A wavefront indicates the set of locations at which the phase of the wave has the same value. To continue with the pond example, visualize the peaks (or troughs) of water ripples after a rock has been thrown in. The direction of propagation of the energy is normal to the wavefront. Seismic rays are imaginary lines perpendicular to the wavefront that indicate the path along which the wavefront is traveling. Rays are not physical entities. They exist only to illustrate where the energy travels. It is important to remark here that the arrival of energy at a geophone is not a point event. The energy is spread in space and time. Note how the peaks and troughs of the waves on the pond have widths, which remains constant as they propagate. Similarly, seismic energy will arrive at a geophone as a pulse of energy with some shape and width, not as a spike occurring a single instance in time. This pulse of energy is called a wavelet.

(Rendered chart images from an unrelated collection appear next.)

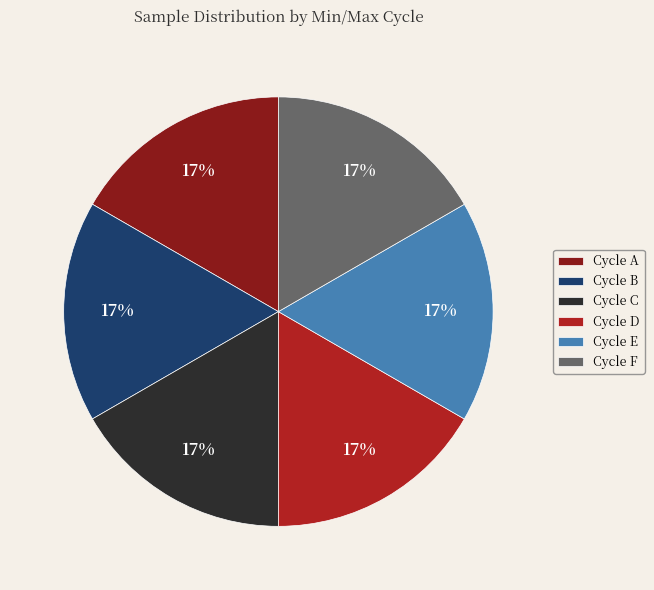

What percentage is the Cycle A slice, to the nearest percent?

17%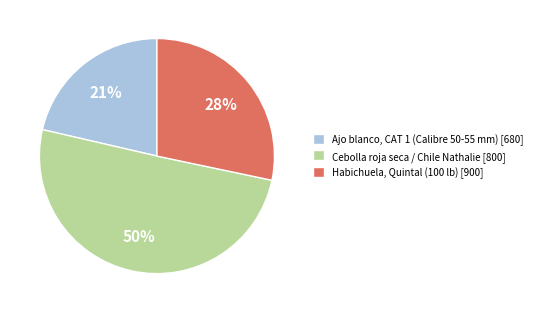

To the nearest percent, what percentage of the pie is Ajo blanco, CAT 1 (Calibre 50-55 mm) [680]?

21%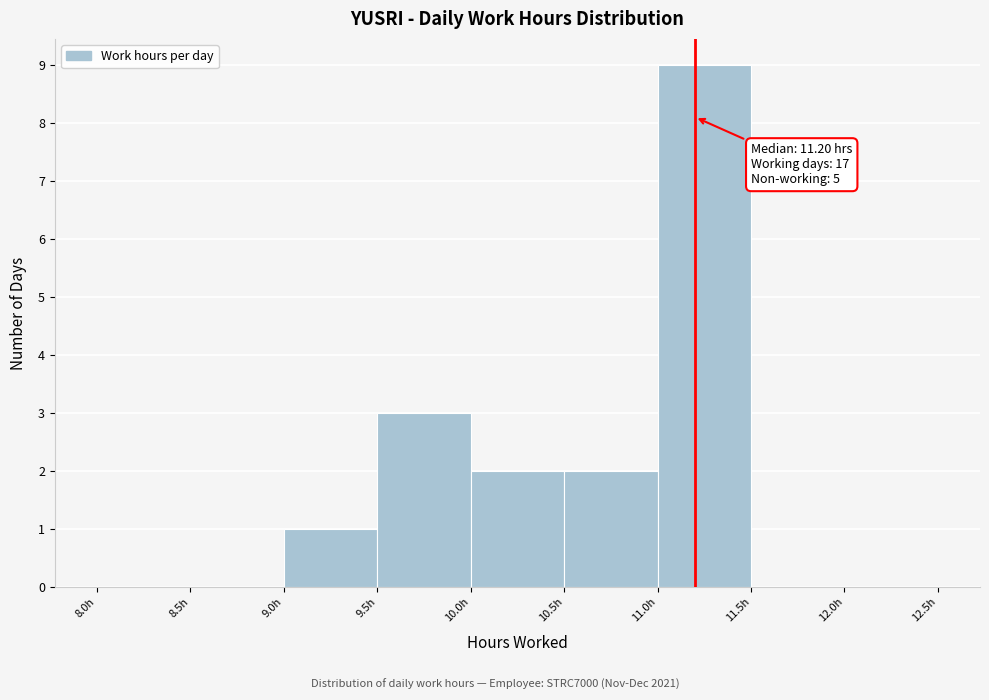

Which range on the x-axis has the tallest bar?

11.0 to 11.5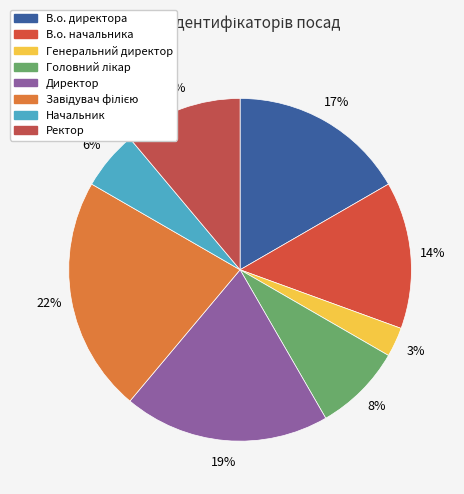

Is В.о. начальника the majority of the pie?

No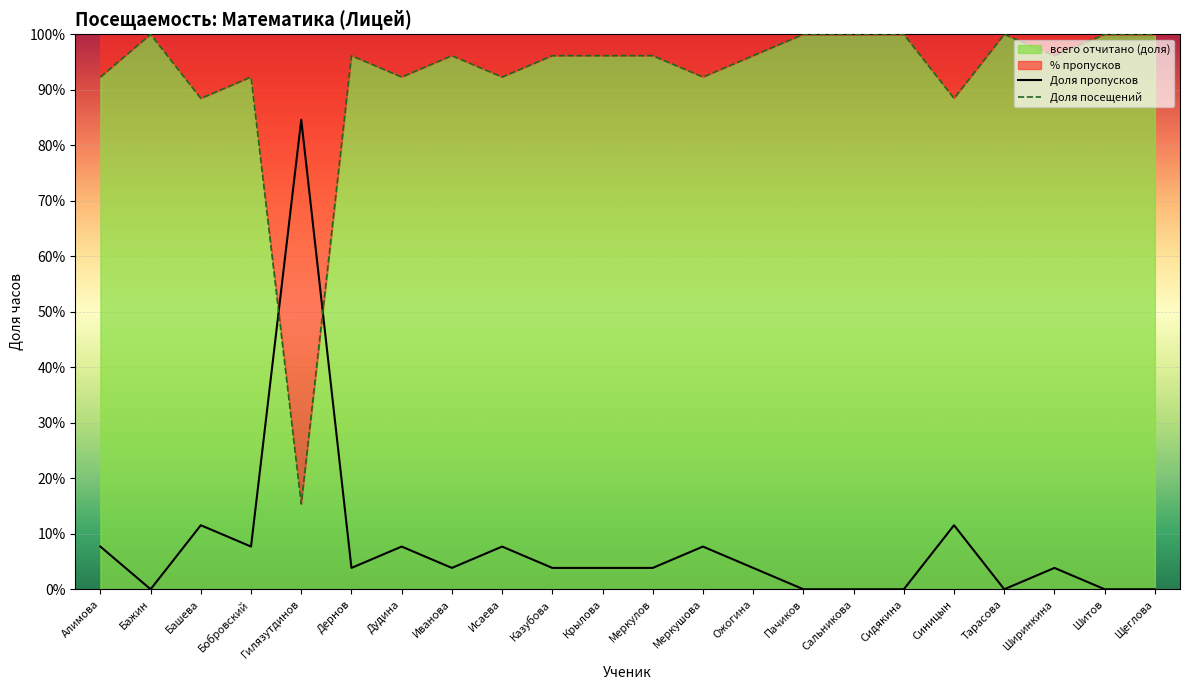

The Доля посещений series shows 0.4 at Казубова. True or false?

False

Lets illustrate the connection between wavefronts and rays using a seismic example. Have a look at the following animation.

The color represents a propagating wavefront due to a point source and the arrows are rays showing the direction of propagation. Note how the rays represent how the wavefront is bent when it hits the interface between two layers in the earth. They are always normal to the wavefront.

It is common in seismic processing and interpretation to represent waves as plane waves, that is, waves whose wavefronts are straight lines rather than circles. The wavefronts maintain a circular shape when propagating in a uniform medium but as they expand away from the source the circles get larger and larger, to the point where the curvature is negligible and they can be approximated as planes. this is illustrated in the figure below

../../_images/Sonar_Principle_EN-modified-from-wikipedia-radar-article.svg.png — Fig. 63 Adapted from Wikipedia, licensed under CC BY 3.0.¶

Attenuation¶

The amplitude of seismic waves falls off with distance from the source. There are two primary reasons:

Geometrical spreading - that is, energy falls off as \(1/r^2\) and hence the amplitude falls of as \(1/r\).
Earth materials are not perfectly elastic. Some frictional heating occurs as the waves propagate through the earth. This is often described as “absorption” and the absorption coefficient expresses the proportion of energy lost as the wave travels a distance of one wavelength. The figure here shows the progressive change of shape of an original spike pulse during its propagation through the ground due to the effects of absorption (after Anstey 1977.) The spike’s shape changes as well as experiencing reduced amplitude. This is because the different frequencies making up the pulse decay at different rates - in fact, higher frequencies decay more rapidly than lower frequencies. This is easily observed on earthquake signals that have been recorded at different locations. As noted above in the context of surface waves, such frequency dependent behavior is called dispersion.